Ce numéro des Champs de Mars, nous l’espérons, fera œuvre utile, aidant à la connaissance et à la réflexion stratégique des deux côtés de la Méditerranée. Le chantier de l’énigme militaire arabe, qui compte déjà ses pionniers, comme le démontrent les riches bibliographies qui clôturent chacune des contributions présentées ici, se voit rouvert désormais. Il était grand temps.
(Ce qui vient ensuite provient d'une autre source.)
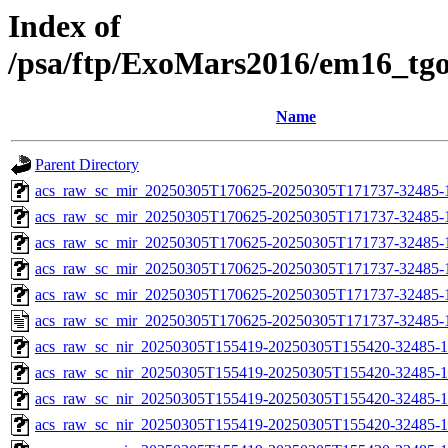
Index of
/psa/ftp/ExoMars2016/em16_tg
Name
Parent Directory
acs_raw_sc_mir_20250305T170625-20250305T171737-32485-
acs_raw_sc_mir_20250305T170625-20250305T171737-32485-1
acs_raw_sc_mir_20250305T170625-20250305T171737-32485-1
acs_raw_sc_mir_20250305T170625-20250305T171737-32485-1
acs_raw_sc_mir_20250305T170625-20250305T171737-32485-1
acs_raw_sc_mir_20250305T170625-20250305T171737-32485-
acs_raw_sc_nir_20250305T155419-20250305T155420-32485-1
acs_raw_sc_nir_20250305T155419-20250305T155420-32485-1
acs_raw_sc_nir_20250305T155419-20250305T155420-32485-1
acs_raw_sc_nir_20250305T155419-20250305T155420-32485-1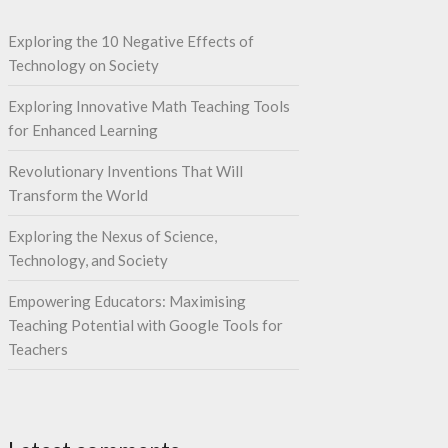
Exploring the 10 Negative Effects of
Technology on Society
Exploring Innovative Math Teaching Tools
for Enhanced Learning
Revolutionary Inventions That Will
Transform the World
Exploring the Nexus of Science,
Technology, and Society
Empowering Educators: Maximising
Teaching Potential with Google Tools for
Teachers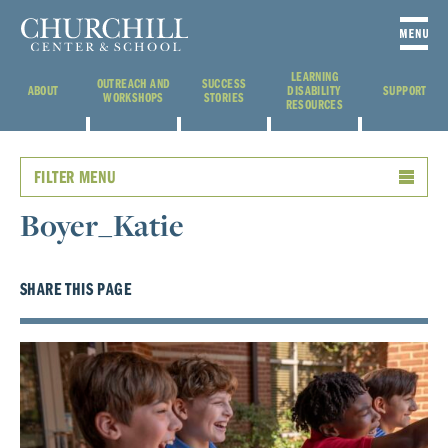
LEARNING
OUTREACH AND
SUCCESS
ABOUT
DISABILITY
SUPPORT
WORKSHOPS
STORIES
RESOURCES
FILTER MENU
Boyer_Katie
SHARE THIS PAGE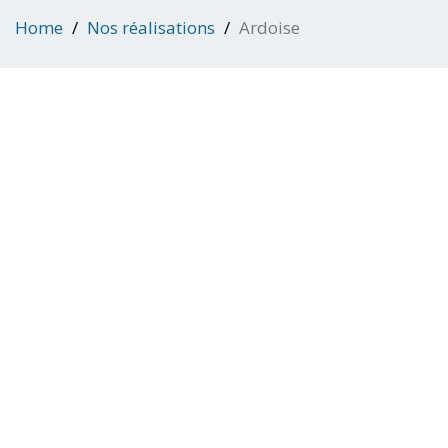
Home
Nos réalisations
Ardoise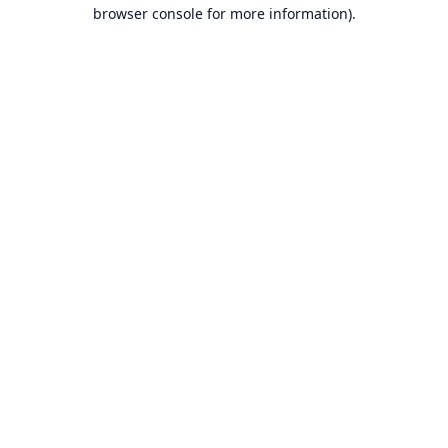
browser console for more information).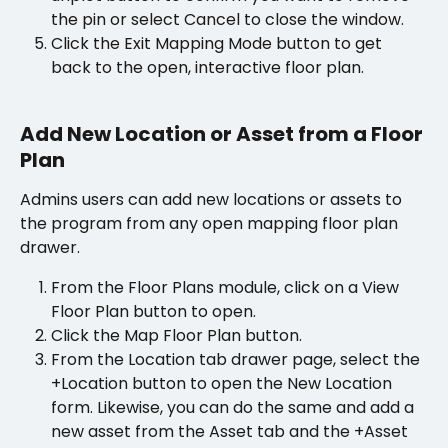
the pin or select Cancel to close the window.
Click the Exit Mapping Mode button to get 
back to the open, interactive floor plan.
Add New Location or Asset from a Floor 
Plan
Admins users can add new locations or assets to 
the program from any open mapping floor plan 
drawer.
From the Floor Plans module, click on a View 
Floor Plan button to open.
Click the Map Floor Plan button.
From the Location tab drawer page, select the 
+Location button to open the New Location 
form. Likewise, you can do the same and add a 
new asset from the Asset tab and the +Asset 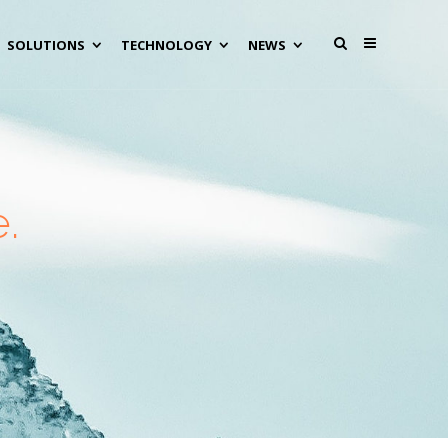
SOLUTIONS
TECHNOLOGY
NEWS
.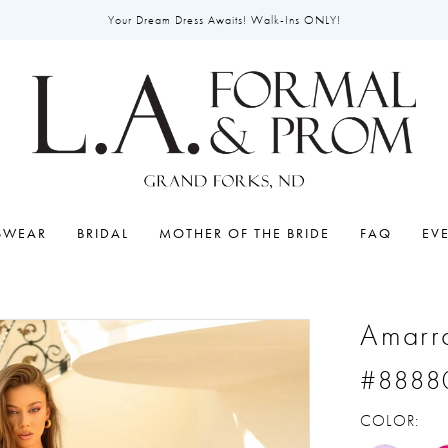
Your Dream Dress Awaits! Walk-Ins ONLY!
SWEAR
BRIDAL
MOTHER OF THE BRIDE
FAQ
EV
Amarr
#8888
COLOR: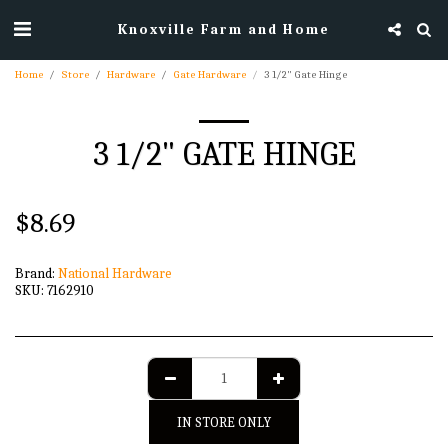
Knoxville Farm and Home
Home
Store
Hardware
Gate Hardware
3 1/2" Gate Hinge
3 1/2" GATE HINGE
$
8.69
Brand:
National Hardware
SKU:
7162910
IN STORE ONLY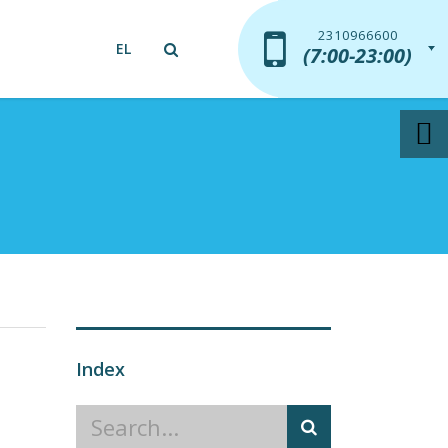
2310966600
2310966600
EL
(7:00-23:00)
(7:00-23:00)
Index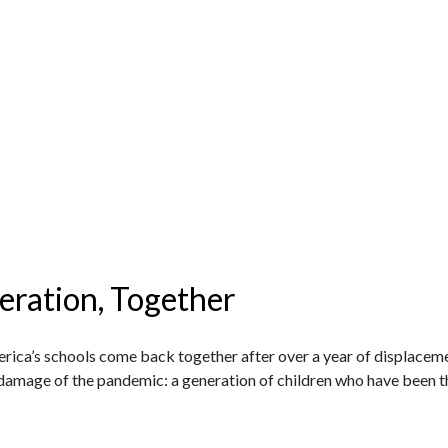
eration, Together
|
rica’s schools come back together after over a year of displacem
l damage of the pandemic: a generation of children who have been 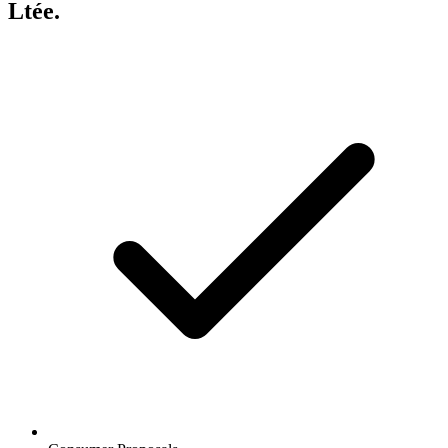
Ltée.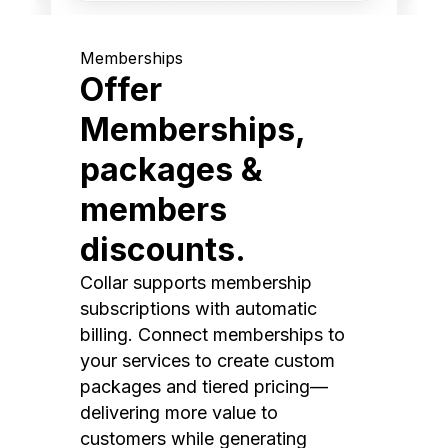
Memberships
Offer
Memberships,
packages &
members
discounts.
Collar supports membership
subscriptions with automatic
billing. Connect memberships to
your services to create custom
packages and tiered pricing—
delivering more value to
customers while generating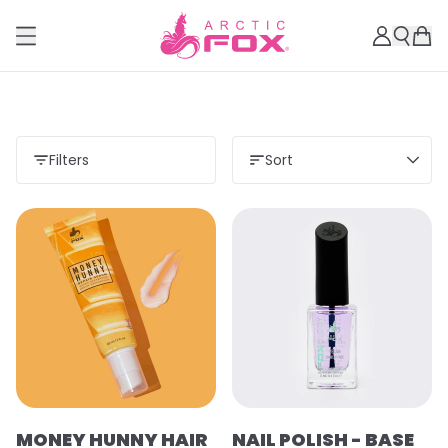
Filters
Sort
MONEY HUNNY HAIR
NAIL POLISH - BASE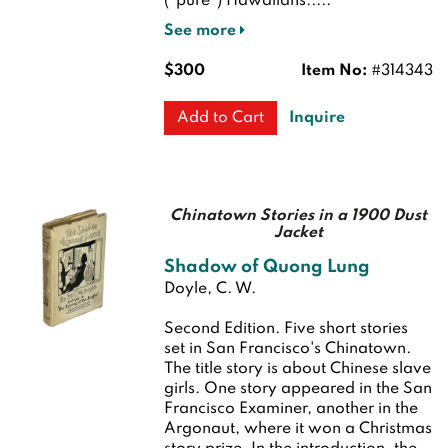
("pure") Hawaiians.....
See more
$300
Item No:
#314343
Inquire
Add to Cart
Chinatown Stories in a 1900 Dust
Jacket
Shadow of Quong Lung
Doyle, C. W.
Second Edition.
Five short stories
set in San Francisco's Chinatown.
The title story is about Chinese slave
girls. One story appeared in the San
Francisco Examiner, another in the
Argonaut, where it won a Christmas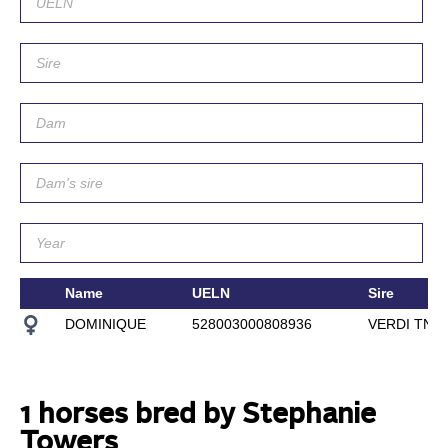
Name
UELN
Sire
DOMINIQUE
528003000808936
VERDI TN
1 horses bred by Stephanie
Towers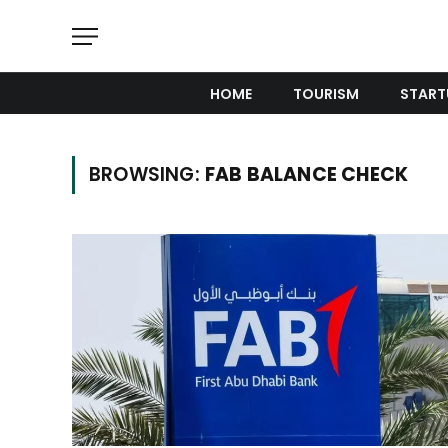
HOME
TOURISM
START
BROWSING:
FAB BALANCE CHECK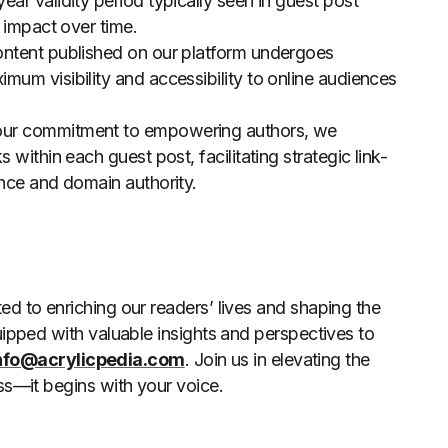
ar validity period typically seen in guest post
 impact over time.
content published on our platform undergoes
um visibility and accessibility to online audiences
 our commitment to empowering authors, we
within each guest post, facilitating strategic link-
ence and domain authority.
d to enriching our readers’ lives and shaping the
uipped with valuable insights and perspectives to
nfo@acrylicpedia.com
. Join us in elevating the
ss—it begins with your voice.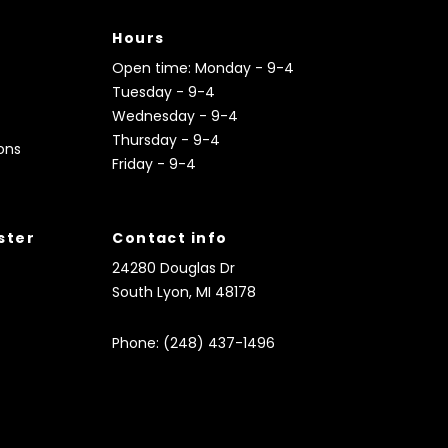
Hours
Open time: Monday - 9-4
Tuesday - 9-4
Wednesday - 9-4
Thursday - 9-4
ons
Friday - 9-4
ister
Contact info
24280 Douglas Dr
South Lyon, MI 48178
Phone: (248) 437-1496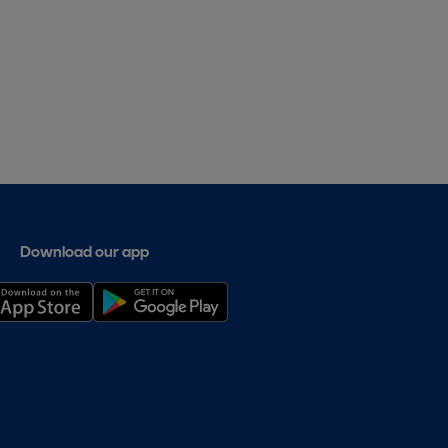
Download our app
Frédéric Charillon, directeur de l’IRSEM


[1] Cette expression de « rue arabe », dont les médias ont abusé, est lourde de simplisme, parfois de mépris, en tout cas porteuse d’erreurs de jugement graves, comme l’a montré la sous-estimation des dynamiques sociales qui ont mené aux printemps arabes. On l’utilisera exceptionnellement ici, pour désigner la circulation de clichés, croyances ou mots d’ordre peu sophistiqués, tels qu’on peut les trouver dans différents Etats à des moments de tension politique, depuis la Corniche du Caire, le quartier d’Achrafieh à Beyrouth ou la médina de Fès… jusqu’à Saint Germain des prés, South Kensington ou Columbus Circle.
[2] Nous connaissons le rôle qu’a joué l’armée en la matière dans bon nombre de pays du Sud. Hors du monde arabe et sur l’exemple pakistanais, voir A. Blom, Pakistan : Coercion and Capital in an Insecurity State, Paris Paper, n°1, IRSEM, 2010.